One child of 15, Elizabeth Cochrane was born in Cochran’s Mills in Pennsylvania in 1864. Known always to her family as the rambunctious and rebellious child, she had a fierce spirit from the very start. She even laid down the law by testifying at her mother’s divorce trial against her abusive stepfather before she was 15. Having to abandon higher education to become a teacher due to financial reasons, she moved to Pittsburgh to help her single mother run a boarding school. In 1885, Elizabeth read a rather infuriating article written in the Pittsburgh Dispatch in which the author, Erasmus Wilson, tried to tell women that they were good for nothing except for cooking, cleaning, and washing, and that working women were “a monstrosity.” Elizabeth was clearly having exactly none of that, so she wrote a very impressive letter to the editor which essentially tore Wilson a new one. In fact, her letter was so impressive that the editor ran an ad in the paper asking Elizabeth to identify herself. And when she came forward, she was offered a job at the Dispatch on the spot.

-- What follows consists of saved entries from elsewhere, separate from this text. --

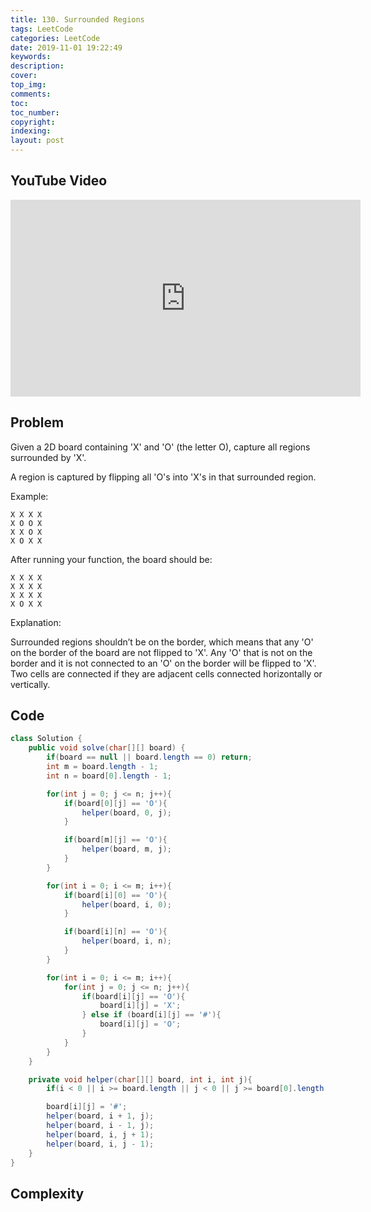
 ```yaml
---
title: 130. Surrounded Regions
tags: LeetCode
categories: LeetCode
date: 2019-11-01 19:22:49
keywords:
description:
cover:
top_img:
comments:
toc:
toc_number:
copyright:
indexing:
layout: post
---
```


## YouTube Video

<iframe width="560" height="315" src="https://www.youtube.com/embed/LzPndif-j4k" frameborder="0" allow="accelerometer; autoplay; encrypted-media; gyroscope; picture-in-picture" allowfullscreen></iframe>

## Problem

Given a 2D board containing 'X' and 'O' (the letter O), capture all regions surrounded by 'X'.

A region is captured by flipping all 'O's into 'X's in that surrounded region.

Example:

```
X X X X
X O O X
X X O X
X O X X
```

After running your function, the board should be:

```
X X X X
X X X X
X X X X
X O X X
```

Explanation:

Surrounded regions shouldn’t be on the border, which means that any 'O' on the border of the board are not flipped to 'X'. Any 'O' that is not on the border and it is not connected to an 'O' on the border will be flipped to 'X'. Two cells are connected if they are adjacent cells connected horizontally or vertically.

## Code

```java
class Solution {
    public void solve(char[][] board) {
        if(board == null || board.length == 0) return;
        int m = board.length - 1;
        int n = board[0].length - 1;

        for(int j = 0; j <= n; j++){
            if(board[0][j] == 'O'){
                helper(board, 0, j);
            }

            if(board[m][j] == 'O'){
                helper(board, m, j);
            }
        }

        for(int i = 0; i <= m; i++){
            if(board[i][0] == 'O'){
                helper(board, i, 0);
            }

            if(board[i][n] == 'O'){
                helper(board, i, n);
            }
        }

        for(int i = 0; i <= m; i++){
            for(int j = 0; j <= n; j++){
                if(board[i][j] == 'O'){
                    board[i][j] = 'X';
                } else if (board[i][j] == '#'){
                    board[i][j] = 'O';
                }
            }
        }
    }

    private void helper(char[][] board, int i, int j){
        if(i < 0 || i >= board.length || j < 0 || j >= board[0].length || board[i][j] != 'O') return;

        board[i][j] = '#';
        helper(board, i + 1, j);
        helper(board, i - 1, j);
        helper(board, i, j + 1);
        helper(board, i, j - 1);
    }
}
```

## Complexity
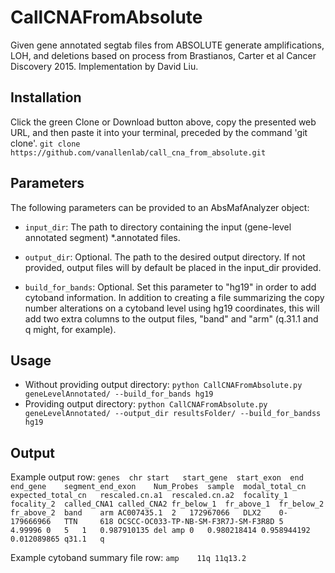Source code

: # CallCNAFromAbsolute
Given gene annotated segtab files from ABSOLUTE generate amplifications, LOH, and deletions based on process from Brastianos, Carter et al Cancer Discovery 2015. Implementation by David Liu.

Installation
------------
Click the green Clone or Download button above, copy the presented web URL, and then paste it into your terminal, preceded by the command 'git clone'.
  `git clone https://github.com/vanallenlab/call_cna_from_absolute.git`

Parameters
----------
The following parameters can be provided to an AbsMafAnalyzer object:
* `input_dir`: The path to directory containing the input (gene-level annotated segment) *.annotated files.

* `output_dir`: Optional. The path to the desired output directory. If not provided, output files will by default be placed in the input_dir provided.

* `build_for_bands`: Optional. Set this parameter to "hg19" in order to add cytoband information. In addition to creating a file summarizing the copy
number alterations on a cytoband level using hg19 coordinates, this will add two extra columns to the output files, "band" and "arm" (q.31.1 and q might, for example).

Usage
-----
* Without providing output directory: `python CallCNAFromAbsolute.py geneLevelAnnotated/ --build_for_bands hg19`
* Providing output directory: `python CallCNAFromAbsolute.py geneLevelAnnotated/ --output_dir resultsFolder/ --build_for_bandss hg19`

Output
------
Example output row:
    `genes	chr	start	start_gene	start_exon	end	end_gene	segment_end_exon	Num_Probes	sample	modal_total_cn	expected_total_cn	rescaled.cn.a1	rescaled.cn.a2	focality_1	focality_2	called_CNA1	called_CNA2	fr_below_1	fr_above_1	fr_below_2	fr_above_2	band	arm
    AC007435.1	2	172967066	DLX2	0-	179666966	TTN		618	OCSCC-OC033-TP-NB-SM-F3R7J-SM-F3R8D	5	4.99996	0	5	1	0.987910135	del	amp	0	0.980218414	0.958944192	0.012089865	q31.1	q`

Example cytoband summary file row:
    `amp    11q 11q13.2`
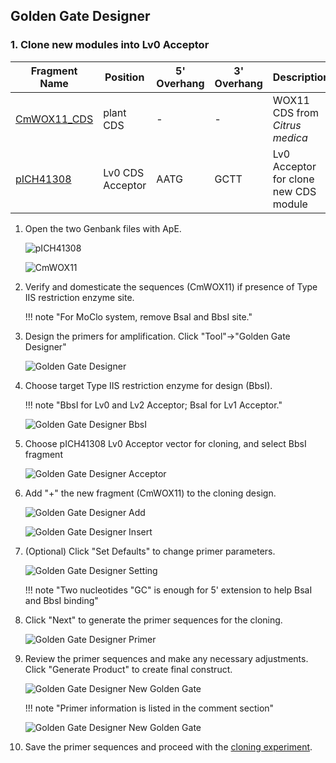 ## Golden Gate Designer

### 1. **Clone new modules into Lv0 Acceptor**

| Fragment Name | Position       | 5' Overhang | 3' Overhang | Description                             |
|---------------|----------------|-------------|-------------|-----------------------------------------|
| [CmWOX11_CDS](../Genbank%20file/CmWOX11_CDS.gb) | plant CDS    | -           | -           | WOX11 CDS from *Citrus medica*          |
| [pICH41308](../Genbank%20file/pICH41308.gb)   | Lv0 CDS Acceptor | AATG       | GCTT       | Lv0 Acceptor for clone new CDS module   |

1. Open the two Genbank files with ApE.

    ![pICH41308](../../../Img/pICH41308.svg)

    ![CmWOX11](../../../Img/CmWOX11.svg)

2. Verify and domesticate the sequences (CmWOX11) if presence of Type IIS restriction enzyme site.

    !!! note "For MoClo system, remove BsaI and BbsI site."

3. Design the primers for amplification. Click "Tool"->"Golden Gate Designer"

    ![Golden Gate Designer](../../../Img/ApE_Golden_Gate_Designer.png)

4. Choose target Type IIS restriction enzyme for design (BbsI).

    !!! note "BbsI for Lv0 and Lv2 Acceptor; BsaI for Lv1 Acceptor."

    ![Golden Gate Designer BbsI](../../../Img/ApE_Golden_Gate_Designer_BbsI.png)

5. Choose pICH41308 Lv0 Acceptor vector for cloning, and select BbsI fragment

    ![Golden Gate Designer Acceptor](../../../Img/ApE_Golden_Gate_Designer_Acceptor.png)

6. Add "+" the new fragment (CmWOX11) to the cloning design.

    ![Golden Gate Designer Add](../../../Img/ApE_Golden_Gate_Designer_add.png)

    ![Golden Gate Designer Insert](../../../Img/ApE_Golden_Gate_Designer_insert.png)

7. (Optional) Click "Set Defaults" to change primer parameters.

    ![Golden Gate Designer Setting](../../../Img/ApE_Golden_Gate_Designer_setting.png)

    !!! note "Two nucleotides "GC" is enough for 5' extension to help BsaI and BbsI binding"

8. Click "Next" to generate the primer sequences for the cloning.

    ![Golden Gate Designer Primer](../../../Img/ApE_Golden_Gate_Designer_primer.png)

9. Review the primer sequences and make any necessary adjustments. Click "Generate Product" to create final construct.

    ![Golden Gate Designer New Golden Gate](../../../Img/ApE_Golden_Gate_Designer_new_golden_gate.png)

    !!! note "Primer information is listed in the comment section"

    ![Golden Gate Designer New Golden Gate](../../../Img/ApE_Golden_Gate_Designer_new_golden_gate.svg)
 

10. Save the primer sequences and proceed with the [cloning experiment](../../../Molecular-Cloning/Golden-Gate-Cloning.md).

And here’s where we get to the real badassery.

She adopted a pen name, Nellie Bly, after a popular Stephen Foster song. Immediately she began reporting on issues of social justice and women’s equality. Despite her outstanding journalism, she was still kept confined to the Women’s Section. And that was the last straw. Nellie took her pen and her pride and peaced out of Pittsburgh for the Big Apple, leaving them in the dust. For six months she knocked on doors of newspapers looking for a job, until she finally charmed her way into the New York World – and was hired by Joseph Pulitzer himself.

Nellie Bly was to journalism what Konstantin Stanislavsky andLee Strasberg (founders of ‘The Method’) were to acting. She pioneered a new way of investigative journalism, most infamously by posing as a mental patient in Bellevue Hospital in New York to expose their malpractice. That also happened to be her first assignment in New York. She was committed to the institution for 10 days, and underwent the same poor treatment there as the other patients (Ken Kesey probably later took a few hints). Afterwards, she wrote a shocking piece for the New York World bringing light to the atrocious conditions there. Her article was so persuasive that it sparked change and reform for the hospital. 

Nellie, casually paving the way. Source: The My Hero Project.
Nellie, casually paving the way. Via.

But this was the only the start of her legacy in undercover investigative journalism. In fact, she did so many operations in the name of social justice, including having herself arrested and working in a sweatshop, that her CV looked a lot like a season of Supernatural. But she certainly did not keep her work confined to New York. On somewhat of a whim, she was sent on a trip emulating Jules Verne’s Around the World in 80 days. Traveling by ship, train, balloon, and burro, she circled the globe in a (then) record-breaking 72 days, 6 hours, 11 minutes, and 14 seconds. As a woman. By herself. In the 19th century. Women and men alike celebrated her achievements, and again qualified her as nothing short of amazing.

Always an advocate for the disenfranchised, Nellie took her work seriously and to heart. She undoubtedly helped countless people with her kind of journalism, and told stories that were not often heard during her time. She died at the age of 57 from pneumonia in New York. We can’t come close to listing all of her achievements, or describing the enormous impact she had on the people of her time and future generations alike. We can only sing her praises, and hope that excellence such as hers is seen for many years to come.